--- EXERCISE REQUIREMENTS ---
Each line of the data below from the one holding "Leichter Vanillegeschmack als" to the one holding "Farben: E100, E153, E129, Konservierungsmittel: Kaliumsorba", inclusive, is to be reproduced exactly; no other line belongs in the answer.

(ENTRIES PROVIDED begins)

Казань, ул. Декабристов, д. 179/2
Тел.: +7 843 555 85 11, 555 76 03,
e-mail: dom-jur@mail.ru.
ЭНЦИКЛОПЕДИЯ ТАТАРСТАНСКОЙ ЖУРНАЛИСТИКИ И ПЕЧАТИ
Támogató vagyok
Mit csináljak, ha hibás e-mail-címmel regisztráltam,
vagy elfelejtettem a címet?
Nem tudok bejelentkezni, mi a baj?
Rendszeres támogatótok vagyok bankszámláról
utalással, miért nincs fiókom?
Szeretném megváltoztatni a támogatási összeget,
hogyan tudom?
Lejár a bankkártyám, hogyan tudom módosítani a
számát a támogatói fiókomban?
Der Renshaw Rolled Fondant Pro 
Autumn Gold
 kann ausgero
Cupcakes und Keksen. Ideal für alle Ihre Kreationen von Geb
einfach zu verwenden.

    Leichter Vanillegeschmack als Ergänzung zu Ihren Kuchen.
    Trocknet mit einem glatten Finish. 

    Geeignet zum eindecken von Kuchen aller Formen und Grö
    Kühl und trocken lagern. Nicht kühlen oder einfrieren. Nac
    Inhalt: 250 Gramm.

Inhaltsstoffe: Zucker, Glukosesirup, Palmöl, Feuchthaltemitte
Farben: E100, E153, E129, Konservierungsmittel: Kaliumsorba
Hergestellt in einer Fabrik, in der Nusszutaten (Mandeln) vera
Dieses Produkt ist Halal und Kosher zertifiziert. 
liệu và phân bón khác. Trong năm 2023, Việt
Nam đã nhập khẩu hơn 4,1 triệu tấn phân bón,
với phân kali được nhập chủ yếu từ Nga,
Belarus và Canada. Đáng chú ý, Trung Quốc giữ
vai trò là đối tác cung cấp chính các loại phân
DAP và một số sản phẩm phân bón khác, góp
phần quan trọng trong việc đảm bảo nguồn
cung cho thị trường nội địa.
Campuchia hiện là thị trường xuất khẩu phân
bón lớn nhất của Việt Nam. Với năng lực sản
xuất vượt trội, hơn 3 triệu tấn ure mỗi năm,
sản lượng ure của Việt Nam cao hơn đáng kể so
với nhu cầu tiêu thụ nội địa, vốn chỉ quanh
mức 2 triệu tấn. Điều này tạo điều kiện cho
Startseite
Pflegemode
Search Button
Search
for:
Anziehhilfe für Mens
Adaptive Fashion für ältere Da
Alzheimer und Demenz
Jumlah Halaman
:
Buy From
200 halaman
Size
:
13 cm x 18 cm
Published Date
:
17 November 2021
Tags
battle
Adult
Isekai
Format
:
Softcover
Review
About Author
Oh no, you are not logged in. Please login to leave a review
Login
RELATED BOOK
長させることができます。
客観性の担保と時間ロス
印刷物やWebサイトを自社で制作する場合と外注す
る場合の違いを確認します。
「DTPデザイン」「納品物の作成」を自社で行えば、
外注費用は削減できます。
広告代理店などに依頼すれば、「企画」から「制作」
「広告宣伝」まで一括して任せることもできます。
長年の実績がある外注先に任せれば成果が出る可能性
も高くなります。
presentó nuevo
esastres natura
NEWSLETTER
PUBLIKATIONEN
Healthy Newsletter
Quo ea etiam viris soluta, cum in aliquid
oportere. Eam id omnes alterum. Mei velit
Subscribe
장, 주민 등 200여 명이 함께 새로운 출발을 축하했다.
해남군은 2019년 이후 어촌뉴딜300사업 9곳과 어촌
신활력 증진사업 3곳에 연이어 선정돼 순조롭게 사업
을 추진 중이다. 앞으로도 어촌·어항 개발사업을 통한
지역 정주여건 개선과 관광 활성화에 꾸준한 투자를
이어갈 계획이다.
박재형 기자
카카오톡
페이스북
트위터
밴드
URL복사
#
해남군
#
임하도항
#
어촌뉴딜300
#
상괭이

(ENTRIES PROVIDED ends)

--- SOLUTION TO THIS EXERCISE ---
    Leichter Vanillegeschmack als Ergänzung zu Ihren Kuchen.
    Trocknet mit einem glatten Finish. 

    Geeignet zum eindecken von Kuchen aller Formen und Grö
    Kühl und trocken lagern. Nicht kühlen oder einfrieren. Nac
    Inhalt: 250 Gramm.

Inhaltsstoffe: Zucker, Glukosesirup, Palmöl, Feuchthaltemitte
Farben: E100, E153, E129, Konservierungsmittel: Kaliumsorba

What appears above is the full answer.